Which lines of the records below contain the word "Extensions"? Copy each of them out.

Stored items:
┄┄┄┄┄┄┄┄┄┄
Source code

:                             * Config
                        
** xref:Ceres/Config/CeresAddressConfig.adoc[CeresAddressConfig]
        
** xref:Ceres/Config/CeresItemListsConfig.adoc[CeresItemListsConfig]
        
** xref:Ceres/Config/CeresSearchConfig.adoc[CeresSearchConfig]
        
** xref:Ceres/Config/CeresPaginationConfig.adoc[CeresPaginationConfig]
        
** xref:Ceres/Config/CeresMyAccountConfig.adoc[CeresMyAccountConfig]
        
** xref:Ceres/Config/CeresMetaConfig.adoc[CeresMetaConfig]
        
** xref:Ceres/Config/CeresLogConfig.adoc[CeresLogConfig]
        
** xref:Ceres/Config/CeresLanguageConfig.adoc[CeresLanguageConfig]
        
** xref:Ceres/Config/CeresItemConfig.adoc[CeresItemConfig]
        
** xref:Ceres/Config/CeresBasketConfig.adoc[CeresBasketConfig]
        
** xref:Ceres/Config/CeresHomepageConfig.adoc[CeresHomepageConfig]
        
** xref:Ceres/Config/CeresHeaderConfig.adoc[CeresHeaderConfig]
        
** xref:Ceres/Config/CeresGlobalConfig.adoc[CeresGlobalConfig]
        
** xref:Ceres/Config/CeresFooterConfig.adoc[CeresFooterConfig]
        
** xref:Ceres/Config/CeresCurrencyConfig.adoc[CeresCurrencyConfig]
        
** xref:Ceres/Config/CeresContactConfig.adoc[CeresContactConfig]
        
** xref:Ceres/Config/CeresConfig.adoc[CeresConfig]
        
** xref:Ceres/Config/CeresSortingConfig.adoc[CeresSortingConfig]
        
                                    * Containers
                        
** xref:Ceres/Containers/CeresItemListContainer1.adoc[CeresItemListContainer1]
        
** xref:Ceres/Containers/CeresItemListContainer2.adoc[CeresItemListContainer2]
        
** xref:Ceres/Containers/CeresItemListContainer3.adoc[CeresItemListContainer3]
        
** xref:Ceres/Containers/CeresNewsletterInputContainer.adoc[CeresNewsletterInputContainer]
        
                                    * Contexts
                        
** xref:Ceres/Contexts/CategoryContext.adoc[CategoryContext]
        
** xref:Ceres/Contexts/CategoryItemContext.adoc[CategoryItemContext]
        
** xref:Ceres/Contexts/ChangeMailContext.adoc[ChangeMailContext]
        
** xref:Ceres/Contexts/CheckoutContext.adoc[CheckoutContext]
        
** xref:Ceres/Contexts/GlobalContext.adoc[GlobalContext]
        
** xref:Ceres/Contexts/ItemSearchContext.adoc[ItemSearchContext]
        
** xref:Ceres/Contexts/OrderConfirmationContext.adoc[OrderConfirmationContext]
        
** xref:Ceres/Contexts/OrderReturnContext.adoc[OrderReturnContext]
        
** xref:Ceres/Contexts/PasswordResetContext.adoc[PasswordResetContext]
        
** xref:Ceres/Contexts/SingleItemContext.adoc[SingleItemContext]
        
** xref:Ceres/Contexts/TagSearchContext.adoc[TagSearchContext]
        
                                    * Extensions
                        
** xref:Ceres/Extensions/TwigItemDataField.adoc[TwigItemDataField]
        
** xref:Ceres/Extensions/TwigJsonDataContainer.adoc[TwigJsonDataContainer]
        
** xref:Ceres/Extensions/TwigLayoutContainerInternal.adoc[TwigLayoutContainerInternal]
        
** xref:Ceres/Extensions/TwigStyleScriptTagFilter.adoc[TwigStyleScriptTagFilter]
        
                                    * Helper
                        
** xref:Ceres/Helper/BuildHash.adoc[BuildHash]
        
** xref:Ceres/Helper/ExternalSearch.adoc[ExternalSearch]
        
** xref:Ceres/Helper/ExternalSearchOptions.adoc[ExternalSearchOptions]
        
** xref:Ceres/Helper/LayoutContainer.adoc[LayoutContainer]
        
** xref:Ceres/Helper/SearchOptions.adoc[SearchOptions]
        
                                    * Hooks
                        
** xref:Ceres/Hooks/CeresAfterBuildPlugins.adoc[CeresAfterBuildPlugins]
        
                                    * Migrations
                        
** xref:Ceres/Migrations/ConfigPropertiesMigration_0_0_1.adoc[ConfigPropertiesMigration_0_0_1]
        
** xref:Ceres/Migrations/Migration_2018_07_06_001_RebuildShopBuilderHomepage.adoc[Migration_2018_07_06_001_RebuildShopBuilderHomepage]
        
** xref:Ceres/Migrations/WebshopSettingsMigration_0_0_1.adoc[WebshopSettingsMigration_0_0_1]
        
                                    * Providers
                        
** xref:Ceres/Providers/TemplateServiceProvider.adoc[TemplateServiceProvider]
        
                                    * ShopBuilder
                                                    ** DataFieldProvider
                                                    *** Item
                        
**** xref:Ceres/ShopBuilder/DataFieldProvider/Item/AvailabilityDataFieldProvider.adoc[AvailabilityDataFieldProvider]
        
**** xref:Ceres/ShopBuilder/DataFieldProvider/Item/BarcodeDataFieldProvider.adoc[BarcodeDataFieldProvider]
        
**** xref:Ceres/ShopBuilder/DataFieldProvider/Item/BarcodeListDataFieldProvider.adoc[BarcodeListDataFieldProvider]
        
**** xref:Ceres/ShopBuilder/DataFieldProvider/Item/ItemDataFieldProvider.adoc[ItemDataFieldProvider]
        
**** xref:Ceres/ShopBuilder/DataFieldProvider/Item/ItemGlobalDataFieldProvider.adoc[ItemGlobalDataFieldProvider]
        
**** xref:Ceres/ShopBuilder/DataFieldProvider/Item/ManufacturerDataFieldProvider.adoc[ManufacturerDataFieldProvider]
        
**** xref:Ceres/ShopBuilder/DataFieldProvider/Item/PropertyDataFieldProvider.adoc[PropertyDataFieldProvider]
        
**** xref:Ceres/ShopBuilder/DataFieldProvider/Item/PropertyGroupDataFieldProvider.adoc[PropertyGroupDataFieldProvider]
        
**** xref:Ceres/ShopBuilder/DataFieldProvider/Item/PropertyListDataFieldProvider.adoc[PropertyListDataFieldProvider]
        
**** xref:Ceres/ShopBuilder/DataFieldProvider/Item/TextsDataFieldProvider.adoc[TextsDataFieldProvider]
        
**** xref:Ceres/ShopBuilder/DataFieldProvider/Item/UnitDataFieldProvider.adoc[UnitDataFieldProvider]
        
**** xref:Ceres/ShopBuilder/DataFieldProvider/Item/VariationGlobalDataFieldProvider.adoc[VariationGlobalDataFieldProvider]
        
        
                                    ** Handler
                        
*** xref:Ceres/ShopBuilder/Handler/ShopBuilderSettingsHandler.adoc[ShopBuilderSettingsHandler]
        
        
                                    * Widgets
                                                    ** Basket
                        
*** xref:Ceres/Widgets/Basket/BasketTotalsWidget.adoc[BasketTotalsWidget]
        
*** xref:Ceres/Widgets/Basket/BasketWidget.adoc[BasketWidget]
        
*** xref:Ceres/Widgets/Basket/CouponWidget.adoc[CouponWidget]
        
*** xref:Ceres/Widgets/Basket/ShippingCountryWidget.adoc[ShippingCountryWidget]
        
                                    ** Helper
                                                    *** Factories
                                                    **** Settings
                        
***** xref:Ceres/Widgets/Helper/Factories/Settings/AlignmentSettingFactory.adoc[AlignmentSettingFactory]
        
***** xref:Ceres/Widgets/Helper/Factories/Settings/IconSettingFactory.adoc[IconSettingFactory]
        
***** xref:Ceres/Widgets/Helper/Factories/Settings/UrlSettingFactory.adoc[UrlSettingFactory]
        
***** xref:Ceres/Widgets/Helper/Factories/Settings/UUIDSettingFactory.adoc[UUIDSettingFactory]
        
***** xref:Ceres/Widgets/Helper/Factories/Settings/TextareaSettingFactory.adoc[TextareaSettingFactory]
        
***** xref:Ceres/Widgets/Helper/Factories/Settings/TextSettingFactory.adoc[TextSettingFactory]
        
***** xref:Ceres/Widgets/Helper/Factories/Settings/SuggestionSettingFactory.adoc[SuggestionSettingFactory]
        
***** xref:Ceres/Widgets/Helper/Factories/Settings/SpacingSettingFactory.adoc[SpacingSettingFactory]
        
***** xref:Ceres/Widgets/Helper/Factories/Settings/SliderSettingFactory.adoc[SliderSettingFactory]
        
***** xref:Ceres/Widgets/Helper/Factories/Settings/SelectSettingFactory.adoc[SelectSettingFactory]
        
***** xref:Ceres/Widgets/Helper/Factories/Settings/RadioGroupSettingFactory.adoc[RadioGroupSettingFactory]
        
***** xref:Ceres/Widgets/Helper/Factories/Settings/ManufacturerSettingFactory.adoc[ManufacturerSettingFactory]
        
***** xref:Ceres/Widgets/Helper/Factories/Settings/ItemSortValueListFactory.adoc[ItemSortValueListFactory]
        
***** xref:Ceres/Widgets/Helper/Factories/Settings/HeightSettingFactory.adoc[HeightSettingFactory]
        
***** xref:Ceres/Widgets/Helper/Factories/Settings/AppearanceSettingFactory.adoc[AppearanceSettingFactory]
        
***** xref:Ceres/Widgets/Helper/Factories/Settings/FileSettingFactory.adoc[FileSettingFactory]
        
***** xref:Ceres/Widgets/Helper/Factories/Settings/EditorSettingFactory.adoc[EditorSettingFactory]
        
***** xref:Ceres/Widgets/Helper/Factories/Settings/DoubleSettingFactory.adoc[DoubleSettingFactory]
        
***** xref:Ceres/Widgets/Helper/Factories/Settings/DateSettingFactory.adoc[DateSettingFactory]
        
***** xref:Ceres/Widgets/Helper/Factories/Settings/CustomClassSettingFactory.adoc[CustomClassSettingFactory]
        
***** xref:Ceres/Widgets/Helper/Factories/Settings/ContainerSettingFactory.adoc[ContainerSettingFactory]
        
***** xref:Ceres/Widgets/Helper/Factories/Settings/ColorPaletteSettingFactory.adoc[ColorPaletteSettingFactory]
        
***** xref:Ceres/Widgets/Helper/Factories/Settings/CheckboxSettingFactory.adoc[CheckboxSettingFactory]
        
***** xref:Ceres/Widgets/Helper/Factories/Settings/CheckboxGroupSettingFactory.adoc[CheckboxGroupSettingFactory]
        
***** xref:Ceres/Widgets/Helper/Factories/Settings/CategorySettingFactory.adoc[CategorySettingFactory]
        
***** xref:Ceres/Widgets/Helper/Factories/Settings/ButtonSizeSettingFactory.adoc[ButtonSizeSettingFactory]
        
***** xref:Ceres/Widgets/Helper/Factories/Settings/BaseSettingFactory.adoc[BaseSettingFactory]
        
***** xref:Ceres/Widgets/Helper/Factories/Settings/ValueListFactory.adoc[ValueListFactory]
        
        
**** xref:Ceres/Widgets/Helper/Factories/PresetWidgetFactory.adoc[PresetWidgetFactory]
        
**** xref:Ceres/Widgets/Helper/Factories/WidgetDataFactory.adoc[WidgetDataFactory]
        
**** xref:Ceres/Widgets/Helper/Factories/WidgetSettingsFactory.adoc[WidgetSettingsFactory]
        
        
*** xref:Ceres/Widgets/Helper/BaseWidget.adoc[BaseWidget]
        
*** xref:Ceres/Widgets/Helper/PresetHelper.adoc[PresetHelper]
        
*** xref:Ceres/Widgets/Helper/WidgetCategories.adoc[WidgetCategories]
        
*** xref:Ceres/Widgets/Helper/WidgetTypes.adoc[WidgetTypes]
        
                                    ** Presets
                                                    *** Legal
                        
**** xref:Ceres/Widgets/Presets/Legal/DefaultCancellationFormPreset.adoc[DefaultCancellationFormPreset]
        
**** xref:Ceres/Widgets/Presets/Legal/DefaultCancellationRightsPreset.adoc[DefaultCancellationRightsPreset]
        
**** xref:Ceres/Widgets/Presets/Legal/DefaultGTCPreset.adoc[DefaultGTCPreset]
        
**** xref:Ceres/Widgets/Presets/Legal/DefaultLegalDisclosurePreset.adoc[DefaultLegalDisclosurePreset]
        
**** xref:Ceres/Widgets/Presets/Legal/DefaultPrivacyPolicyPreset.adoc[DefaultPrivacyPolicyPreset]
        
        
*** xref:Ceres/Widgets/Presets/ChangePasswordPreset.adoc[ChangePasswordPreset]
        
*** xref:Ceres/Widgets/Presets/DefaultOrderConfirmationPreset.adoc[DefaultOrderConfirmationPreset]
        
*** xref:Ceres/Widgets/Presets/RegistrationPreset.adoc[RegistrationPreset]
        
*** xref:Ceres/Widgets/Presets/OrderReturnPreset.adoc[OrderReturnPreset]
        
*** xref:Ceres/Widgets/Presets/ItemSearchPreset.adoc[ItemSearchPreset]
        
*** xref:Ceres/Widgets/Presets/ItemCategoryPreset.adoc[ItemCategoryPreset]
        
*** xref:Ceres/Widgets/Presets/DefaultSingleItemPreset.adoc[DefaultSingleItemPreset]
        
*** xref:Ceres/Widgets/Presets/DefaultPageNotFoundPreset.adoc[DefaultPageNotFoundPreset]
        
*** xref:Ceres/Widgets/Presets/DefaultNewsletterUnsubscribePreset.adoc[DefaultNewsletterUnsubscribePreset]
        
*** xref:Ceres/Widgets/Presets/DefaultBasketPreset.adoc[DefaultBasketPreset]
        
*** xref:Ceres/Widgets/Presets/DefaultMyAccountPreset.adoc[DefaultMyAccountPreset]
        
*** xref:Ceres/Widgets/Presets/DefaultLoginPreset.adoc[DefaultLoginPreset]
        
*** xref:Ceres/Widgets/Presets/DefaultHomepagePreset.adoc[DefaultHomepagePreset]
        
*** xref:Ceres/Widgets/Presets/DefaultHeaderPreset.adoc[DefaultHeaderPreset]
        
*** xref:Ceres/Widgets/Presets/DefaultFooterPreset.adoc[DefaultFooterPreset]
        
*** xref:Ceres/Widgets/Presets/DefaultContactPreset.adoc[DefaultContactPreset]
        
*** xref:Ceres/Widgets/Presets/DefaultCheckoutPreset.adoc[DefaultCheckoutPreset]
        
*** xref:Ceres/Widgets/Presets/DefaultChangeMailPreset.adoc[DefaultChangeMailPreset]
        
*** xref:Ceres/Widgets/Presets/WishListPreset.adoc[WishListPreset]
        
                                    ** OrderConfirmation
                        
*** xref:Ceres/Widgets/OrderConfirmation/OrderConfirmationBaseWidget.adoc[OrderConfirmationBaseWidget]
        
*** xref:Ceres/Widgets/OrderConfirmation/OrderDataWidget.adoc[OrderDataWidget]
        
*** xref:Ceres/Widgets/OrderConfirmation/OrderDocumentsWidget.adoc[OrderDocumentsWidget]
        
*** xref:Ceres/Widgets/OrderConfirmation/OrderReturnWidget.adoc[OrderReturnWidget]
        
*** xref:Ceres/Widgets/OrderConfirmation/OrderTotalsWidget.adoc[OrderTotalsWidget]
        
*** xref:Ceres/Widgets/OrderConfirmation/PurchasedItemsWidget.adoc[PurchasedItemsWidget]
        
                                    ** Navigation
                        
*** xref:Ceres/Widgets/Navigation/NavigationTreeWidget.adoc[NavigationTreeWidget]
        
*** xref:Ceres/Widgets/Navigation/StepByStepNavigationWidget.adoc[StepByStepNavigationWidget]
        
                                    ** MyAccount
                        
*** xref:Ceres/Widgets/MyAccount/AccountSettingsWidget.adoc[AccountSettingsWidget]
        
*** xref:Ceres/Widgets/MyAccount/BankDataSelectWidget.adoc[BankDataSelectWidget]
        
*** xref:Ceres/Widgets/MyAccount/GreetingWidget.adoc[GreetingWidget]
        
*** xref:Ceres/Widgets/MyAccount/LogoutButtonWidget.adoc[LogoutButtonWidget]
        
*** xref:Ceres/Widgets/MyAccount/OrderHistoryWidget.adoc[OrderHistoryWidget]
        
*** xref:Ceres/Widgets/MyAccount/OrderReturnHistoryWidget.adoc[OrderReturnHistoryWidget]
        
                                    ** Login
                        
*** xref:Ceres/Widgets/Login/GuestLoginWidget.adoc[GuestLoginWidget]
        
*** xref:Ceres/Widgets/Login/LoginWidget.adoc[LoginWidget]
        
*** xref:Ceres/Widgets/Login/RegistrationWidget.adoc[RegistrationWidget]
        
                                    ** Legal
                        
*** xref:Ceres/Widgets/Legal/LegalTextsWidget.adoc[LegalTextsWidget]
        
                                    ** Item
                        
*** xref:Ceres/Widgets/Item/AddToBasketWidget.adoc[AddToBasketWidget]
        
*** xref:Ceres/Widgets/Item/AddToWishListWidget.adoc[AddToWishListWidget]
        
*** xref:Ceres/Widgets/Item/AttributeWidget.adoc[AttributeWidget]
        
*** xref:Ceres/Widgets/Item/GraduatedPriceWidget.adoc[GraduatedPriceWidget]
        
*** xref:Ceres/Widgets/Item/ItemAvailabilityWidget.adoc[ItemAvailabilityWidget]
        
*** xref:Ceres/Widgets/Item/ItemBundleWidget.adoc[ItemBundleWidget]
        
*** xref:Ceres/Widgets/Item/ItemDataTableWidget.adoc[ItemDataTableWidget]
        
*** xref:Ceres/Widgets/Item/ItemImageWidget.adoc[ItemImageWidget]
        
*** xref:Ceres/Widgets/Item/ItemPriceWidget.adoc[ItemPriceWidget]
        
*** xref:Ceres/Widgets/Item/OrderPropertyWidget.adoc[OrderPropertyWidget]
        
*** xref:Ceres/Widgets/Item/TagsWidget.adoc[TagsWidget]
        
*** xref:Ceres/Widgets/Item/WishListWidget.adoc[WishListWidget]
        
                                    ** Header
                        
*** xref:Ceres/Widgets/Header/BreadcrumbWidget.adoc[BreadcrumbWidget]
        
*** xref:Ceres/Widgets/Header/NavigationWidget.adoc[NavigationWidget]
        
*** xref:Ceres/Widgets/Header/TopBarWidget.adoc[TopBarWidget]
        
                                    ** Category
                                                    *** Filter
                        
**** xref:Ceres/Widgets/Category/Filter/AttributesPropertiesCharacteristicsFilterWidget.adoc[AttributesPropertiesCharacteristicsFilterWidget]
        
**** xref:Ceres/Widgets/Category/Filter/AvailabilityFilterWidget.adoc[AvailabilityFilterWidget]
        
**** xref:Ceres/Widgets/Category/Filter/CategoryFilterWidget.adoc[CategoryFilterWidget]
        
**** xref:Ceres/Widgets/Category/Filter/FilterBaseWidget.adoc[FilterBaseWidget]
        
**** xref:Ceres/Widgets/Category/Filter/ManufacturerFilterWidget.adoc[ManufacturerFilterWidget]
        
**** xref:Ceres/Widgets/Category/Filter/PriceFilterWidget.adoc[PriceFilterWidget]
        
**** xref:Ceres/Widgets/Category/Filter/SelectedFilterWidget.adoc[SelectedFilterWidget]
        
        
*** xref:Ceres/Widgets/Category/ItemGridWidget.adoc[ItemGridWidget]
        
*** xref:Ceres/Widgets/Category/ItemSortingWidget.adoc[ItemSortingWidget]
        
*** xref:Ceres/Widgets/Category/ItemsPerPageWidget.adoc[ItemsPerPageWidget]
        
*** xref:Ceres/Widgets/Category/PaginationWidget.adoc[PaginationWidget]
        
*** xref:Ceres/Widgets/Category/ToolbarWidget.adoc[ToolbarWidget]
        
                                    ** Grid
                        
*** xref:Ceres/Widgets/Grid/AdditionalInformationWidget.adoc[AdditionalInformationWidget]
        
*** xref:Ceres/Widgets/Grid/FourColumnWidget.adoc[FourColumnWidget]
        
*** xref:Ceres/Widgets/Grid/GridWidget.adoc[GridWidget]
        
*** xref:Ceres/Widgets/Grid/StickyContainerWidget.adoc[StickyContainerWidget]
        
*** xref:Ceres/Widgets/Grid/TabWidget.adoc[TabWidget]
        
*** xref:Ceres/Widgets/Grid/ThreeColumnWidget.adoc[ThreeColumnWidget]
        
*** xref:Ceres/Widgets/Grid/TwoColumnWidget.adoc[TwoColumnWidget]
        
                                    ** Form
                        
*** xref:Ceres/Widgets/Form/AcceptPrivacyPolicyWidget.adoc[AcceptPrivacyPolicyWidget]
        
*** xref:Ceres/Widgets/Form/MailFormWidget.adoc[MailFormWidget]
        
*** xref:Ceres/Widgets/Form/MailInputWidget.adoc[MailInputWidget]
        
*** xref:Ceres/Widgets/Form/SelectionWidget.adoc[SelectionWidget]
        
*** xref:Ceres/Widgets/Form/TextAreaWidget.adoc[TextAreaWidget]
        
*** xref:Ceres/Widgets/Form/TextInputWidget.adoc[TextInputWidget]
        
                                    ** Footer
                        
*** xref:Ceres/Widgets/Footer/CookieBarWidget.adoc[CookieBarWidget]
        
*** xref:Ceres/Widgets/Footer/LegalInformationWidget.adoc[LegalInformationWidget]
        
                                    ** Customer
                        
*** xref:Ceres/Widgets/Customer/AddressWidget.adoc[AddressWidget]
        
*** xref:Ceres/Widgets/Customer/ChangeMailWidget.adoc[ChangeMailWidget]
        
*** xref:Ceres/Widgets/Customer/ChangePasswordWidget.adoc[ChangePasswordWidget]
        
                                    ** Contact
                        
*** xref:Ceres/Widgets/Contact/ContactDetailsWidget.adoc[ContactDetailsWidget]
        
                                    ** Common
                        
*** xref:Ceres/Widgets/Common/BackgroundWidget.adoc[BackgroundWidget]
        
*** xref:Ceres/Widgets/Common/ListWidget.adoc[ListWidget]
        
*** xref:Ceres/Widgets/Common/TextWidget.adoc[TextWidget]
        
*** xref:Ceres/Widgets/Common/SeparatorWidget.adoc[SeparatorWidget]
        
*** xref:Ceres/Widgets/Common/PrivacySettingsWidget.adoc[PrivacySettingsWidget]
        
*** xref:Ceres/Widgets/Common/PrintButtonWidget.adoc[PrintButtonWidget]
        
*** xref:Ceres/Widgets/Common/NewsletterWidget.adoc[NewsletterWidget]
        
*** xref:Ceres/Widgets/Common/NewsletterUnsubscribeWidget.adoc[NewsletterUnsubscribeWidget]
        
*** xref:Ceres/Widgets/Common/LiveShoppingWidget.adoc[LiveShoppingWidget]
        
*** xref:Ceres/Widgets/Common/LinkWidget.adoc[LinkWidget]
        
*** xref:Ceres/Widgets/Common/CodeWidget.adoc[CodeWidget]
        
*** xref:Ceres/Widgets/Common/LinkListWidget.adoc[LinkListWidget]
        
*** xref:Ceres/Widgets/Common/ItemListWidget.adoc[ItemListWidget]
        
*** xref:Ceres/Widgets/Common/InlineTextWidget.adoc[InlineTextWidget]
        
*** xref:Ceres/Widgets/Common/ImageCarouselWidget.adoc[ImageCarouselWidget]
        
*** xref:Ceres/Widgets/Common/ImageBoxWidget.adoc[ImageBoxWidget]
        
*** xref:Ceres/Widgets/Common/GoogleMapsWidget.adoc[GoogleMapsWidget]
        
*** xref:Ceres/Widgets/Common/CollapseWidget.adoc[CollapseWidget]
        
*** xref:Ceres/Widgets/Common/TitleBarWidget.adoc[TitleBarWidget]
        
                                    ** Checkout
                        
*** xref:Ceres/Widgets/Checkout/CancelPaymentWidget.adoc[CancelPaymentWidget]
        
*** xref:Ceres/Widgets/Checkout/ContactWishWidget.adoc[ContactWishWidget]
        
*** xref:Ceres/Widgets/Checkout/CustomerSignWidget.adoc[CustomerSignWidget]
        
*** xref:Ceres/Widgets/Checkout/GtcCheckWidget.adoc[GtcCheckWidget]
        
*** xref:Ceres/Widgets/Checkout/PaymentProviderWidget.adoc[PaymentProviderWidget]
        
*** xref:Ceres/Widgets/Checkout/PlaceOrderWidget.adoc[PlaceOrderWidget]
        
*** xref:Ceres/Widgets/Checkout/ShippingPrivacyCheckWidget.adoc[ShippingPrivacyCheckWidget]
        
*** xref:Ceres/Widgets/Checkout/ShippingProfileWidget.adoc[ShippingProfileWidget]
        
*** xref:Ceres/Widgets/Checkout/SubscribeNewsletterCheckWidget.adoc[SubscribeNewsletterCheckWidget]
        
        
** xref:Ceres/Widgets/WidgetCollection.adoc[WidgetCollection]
┄┄┄┄┄┄┄┄┄┄
| REPLY TO THE TASK |
                                    * Extensions
** xref:Ceres/Extensions/TwigItemDataField.adoc[TwigItemDataField]
** xref:Ceres/Extensions/TwigJsonDataContainer.adoc[TwigJsonDataContainer]
** xref:Ceres/Extensions/TwigLayoutContainerInternal.adoc[TwigLayoutContainerInternal]
** xref:Ceres/Extensions/TwigStyleScriptTagFilter.adoc[TwigStyleScriptTagFilter]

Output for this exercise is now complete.